Feixin decoction (FXD) is an effective traditional Chinese medicine prescription for treating chronic pulmonary heart disease and hypoxic pulmonary hypertension (HPH), However, the pharmacological mechanism of FXD in preventing HPH remains unclear.

PURPOSE

This study aimed to evaluate the preventive and therapeutic effect of FXD on HPH and confirm the association between HPH, gut microbiota, and FXD.

METHODS

Multiple in vivo animal models were used, including HPH rat models, microbiota depletion models, and fecal microbiota transplantation (FMT) models. The HPH phenotype was evaluated through: right heart catheterization for hemodynamic parameters, doppler echocardiography for cardiac function assessment, hematoxylin-eosin staining for histopathological examination, and immunofluorescence labeling for specific protein expression analysis. Concurrently, transmission electron microscopy was utilized to observe the ultrastructure of the intestinal barrier, combined with immunofluorescence to examine the distribution characteristics of tight junction proteins. To elucidate the mechanism by which HPH ameliorates gut microbiota dysbiosis and associated metabolites, the study integrated 16S rRNA sequencing for microbiota composition analysis, dual-platform untargeted metabolomics for differential metabolite screening, and targeted metabolomics for quantitative validation.

RESULTS

FXD exhibited significant therapeutic effects in HPH rats, ameliorating pulmonary vascular remodeling, attenuating right ventricular hypertrophy, reducing systemic inflammation, and restoring intestinal barrier function. Additionally, FXD partially restored intestinal ecological balance by enriching beneficial species (Lactobacillus and Lactobacillus johnsonii) while reducing pathogenic genera (Escherichia-Shigella and Helicobacter rodentium). Concurrently, FXD treatment induced favorable metabolic alterations, characterized by elevated levels of beneficial metabolites including eicosapentaenoic acid (EPA) and docosahexaenoic acid (DHA), along with reduced concentrations of pro-inflammatory 5-hydroxytryptamine (5-HT).

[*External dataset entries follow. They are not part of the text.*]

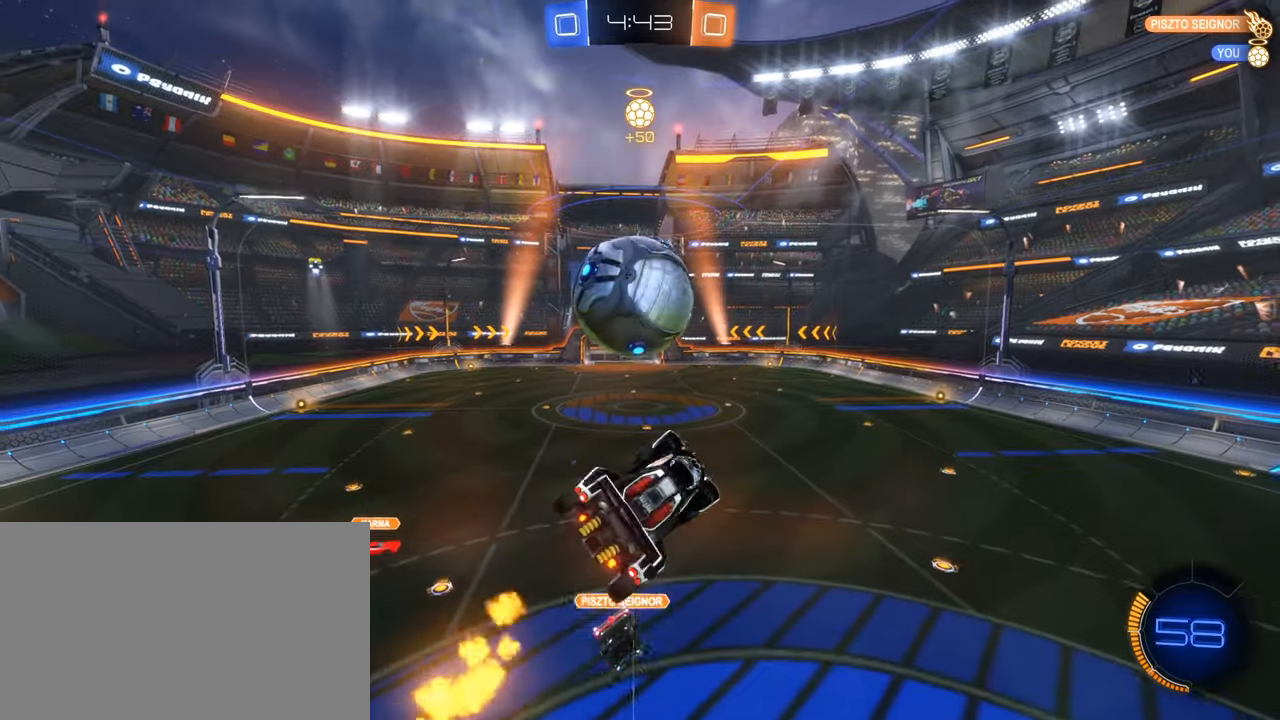
{"keys": ["d", "q", "s"], "mouse": ["left"], "events": [[100, "s", "down"], [250, "mouse_left", "down"], [383, "d", "down"]]}
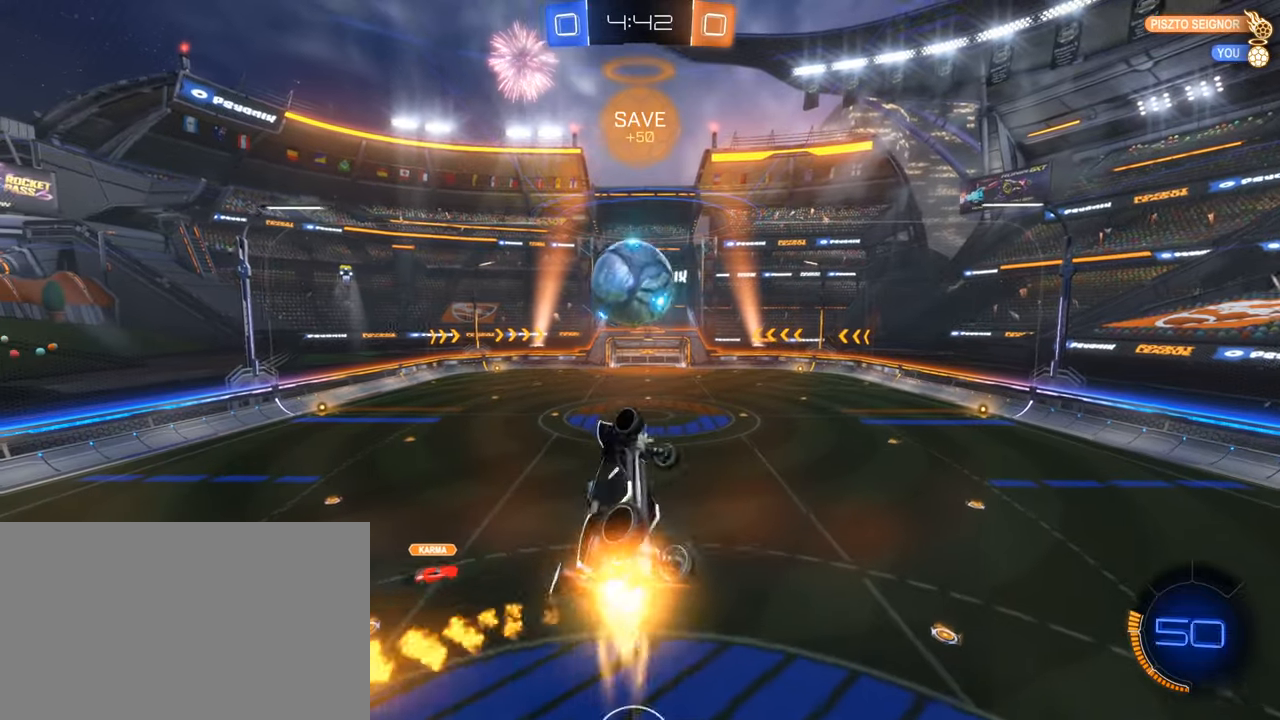
{"keys": ["q"], "mouse": ["left"], "events": [[66, "s", "up"], [116, "d", "up"], [350, "s", "down"], [450, "s", "up"]]}
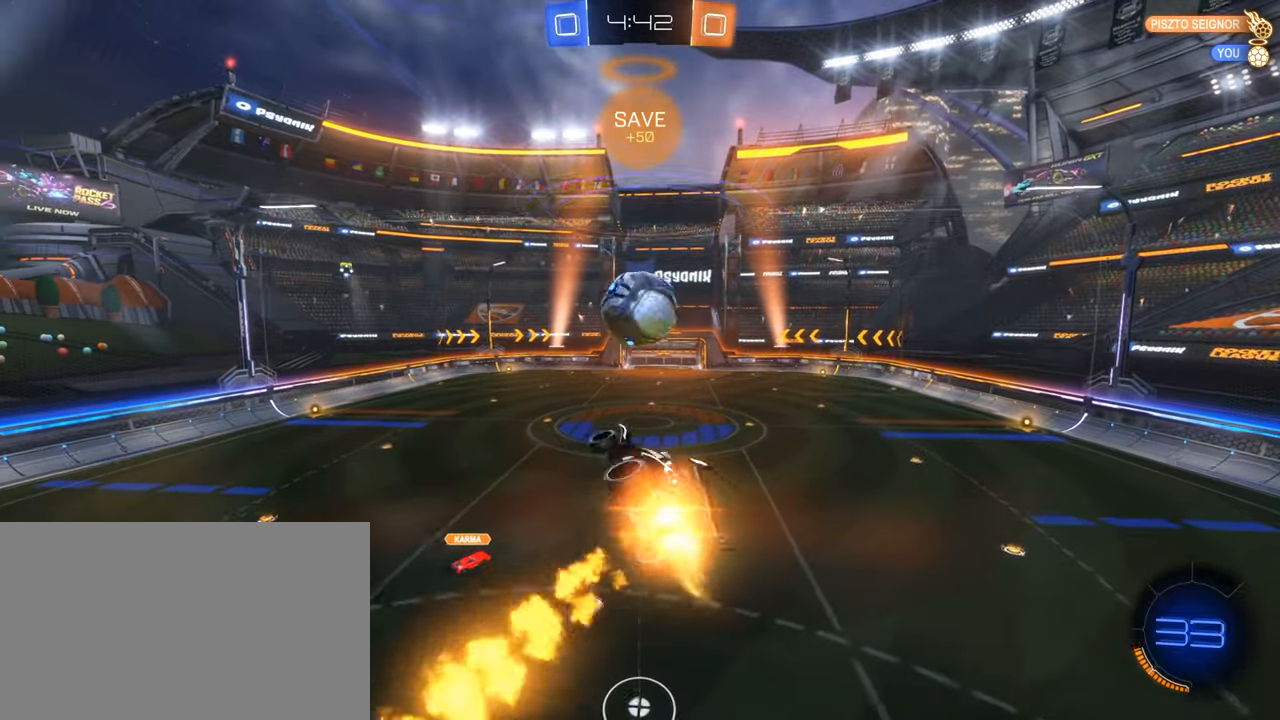
{"keys": ["d", "q"], "mouse": ["left"]}
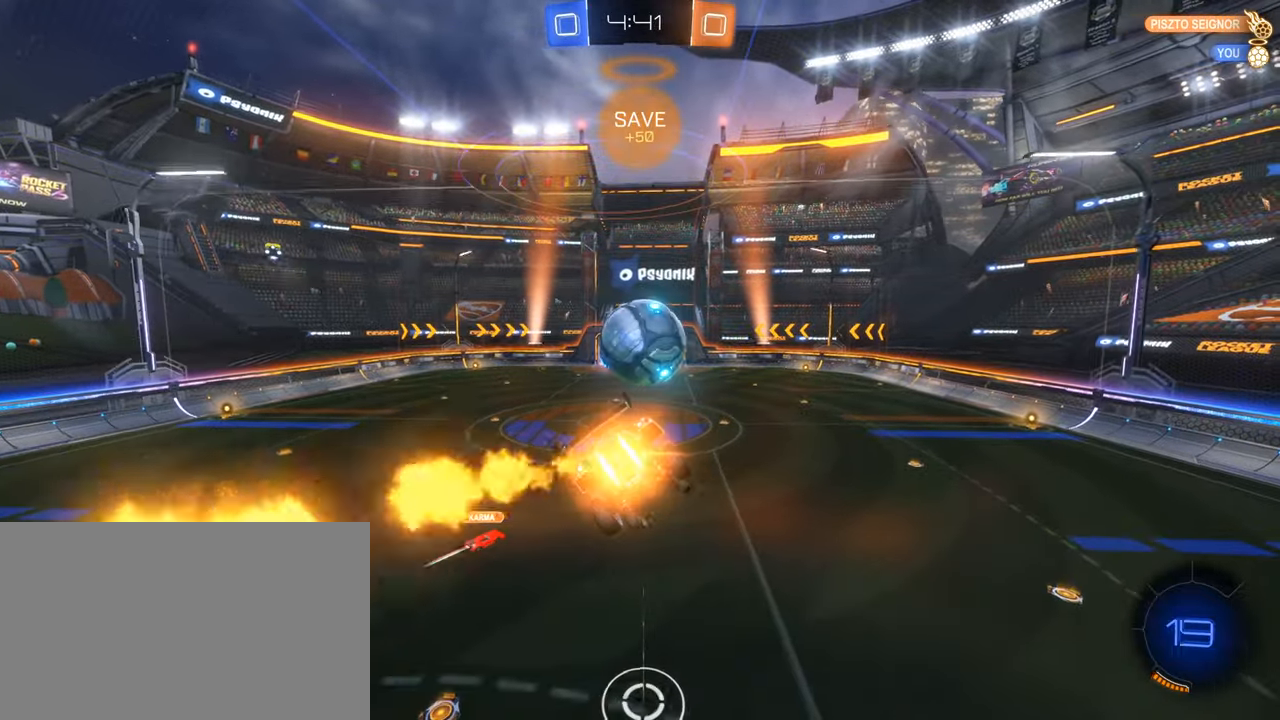
{"keys": ["q", "w"], "mouse": [], "events": [[200, "d", "up"], [250, "w", "down"], [466, "mouse_left", "up"]]}
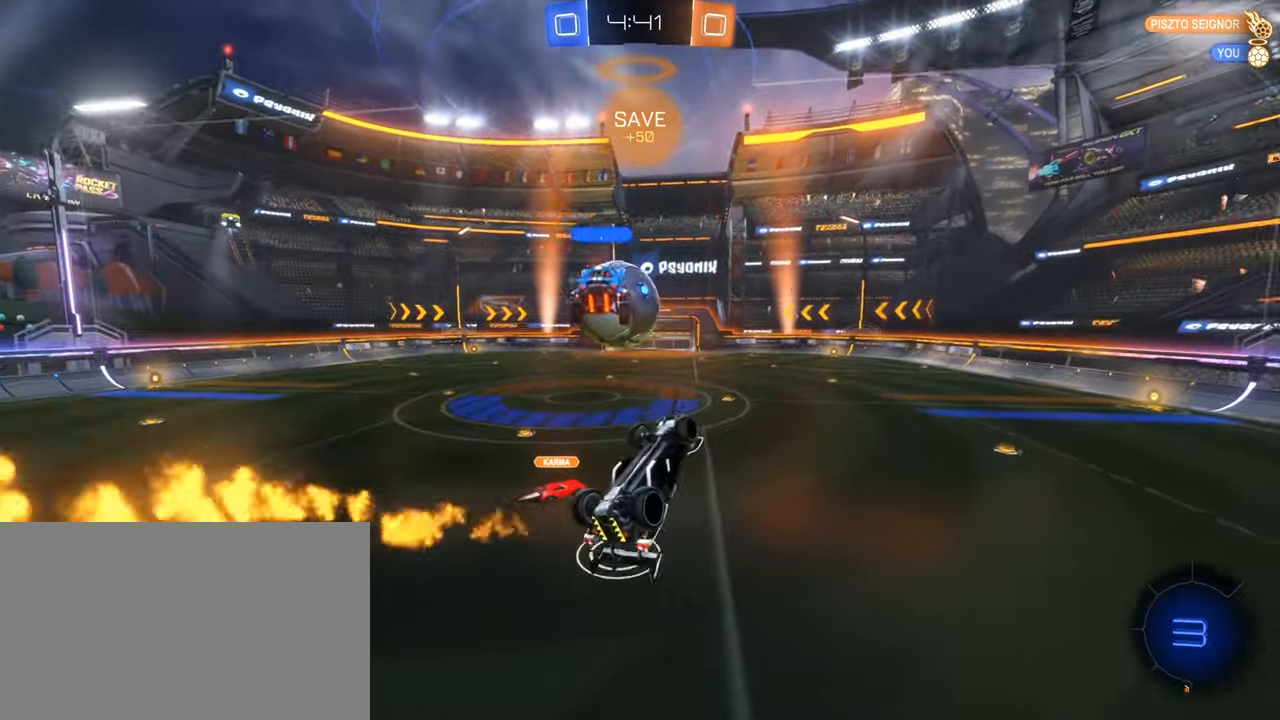
{"keys": ["d", "w"], "mouse": [], "events": [[16, "w", "up"], [216, "w", "down"], [300, "d", "down"], [400, "d", "up"], [400, "q", "up"], [500, "d", "down"]]}
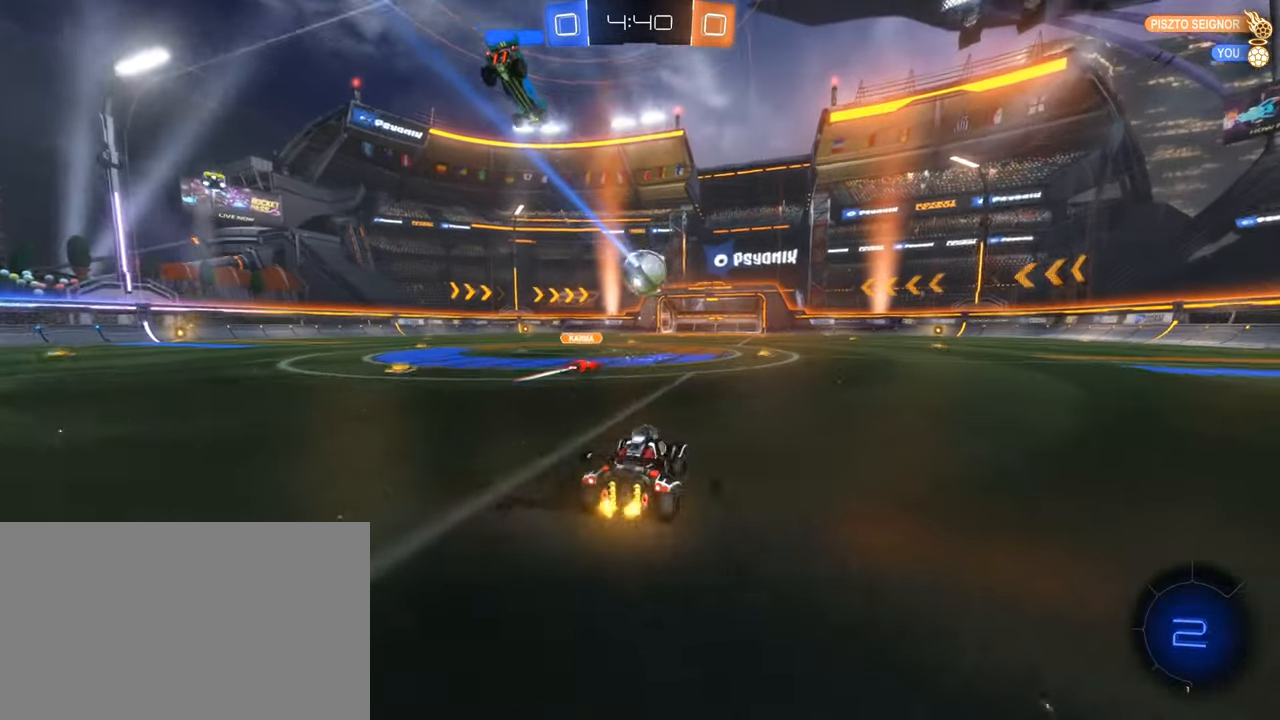
{"keys": ["d", "w"], "mouse": [], "events": []}
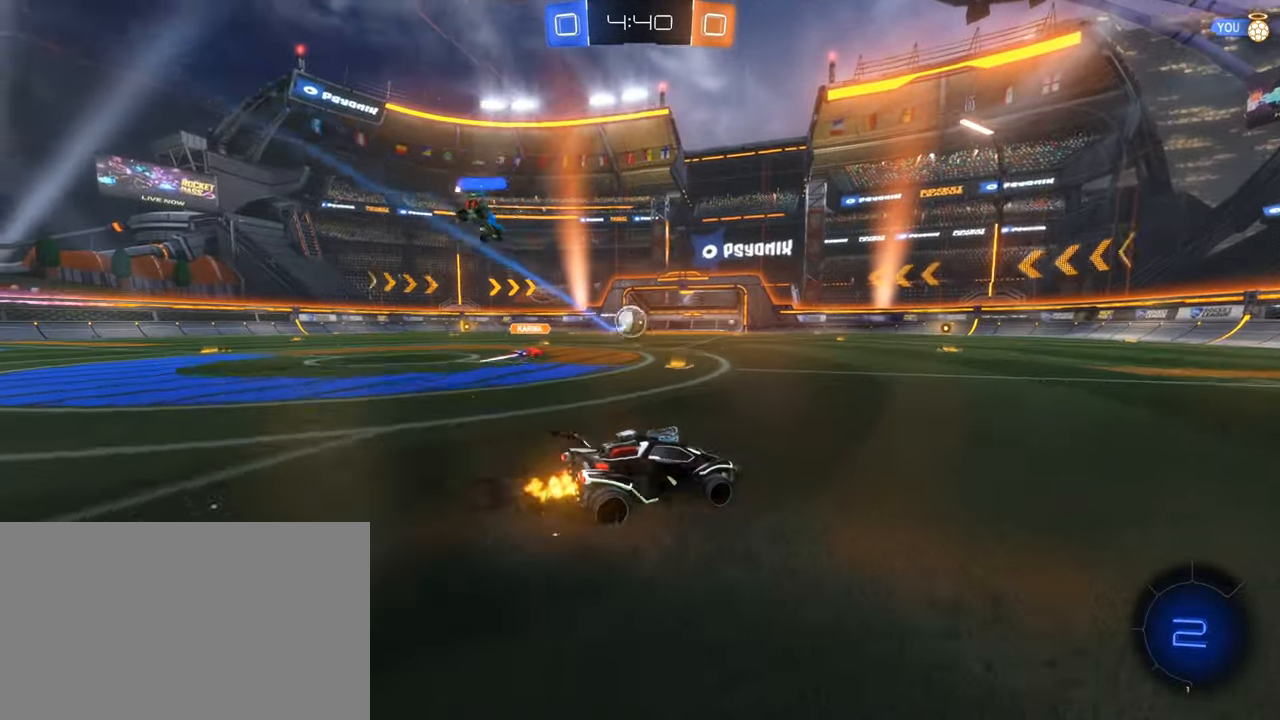
{"keys": [], "mouse": [], "events": [[50, "d", "up"], [50, "mouse_left", "down"], [50, "mouse_right", "down"], [50, "space", "down"], [150, "d", "down"], [150, "mouse_right", "up"], [200, "mouse_right", "down"], [200, "space", "up"], [283, "d", "up"], [333, "w", "up"], [433, "mouse_left", "up"], [433, "mouse_right", "up"]]}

Gut microbiota depletion and fecal microbiota transplantation (FMT) studies established that FXD's therapeutic effects on HPH are mediated through gut microbiota modulation. Mechanistic investigations revealed that this protection likely involves inhibition of the TLR4/MyD88/NF-κB signaling pathway. In vitro studies further corroborated these findings, showing that FXD-enriched metabolites potently suppressed abnormal proliferation, migration and apoptosis in human pulmonary arterial smooth muscle cells (HPASMCs). Notably, EPA, the most significantly increased metabolite, specifically attenuates hypoxia-induced HPASMCs proliferation by interfering with the TLR4/MyD88/NF-κB signaling axis.

CONCLUSIONS

Our study confirms that FXD alleviates HPH by regulating gut microbiota and its associated metabolites and validates the potential of FXD as a gut microbiota modulator and an HPH treatment, thereby providing a new therapeutic strategy to improve treatment efficacy.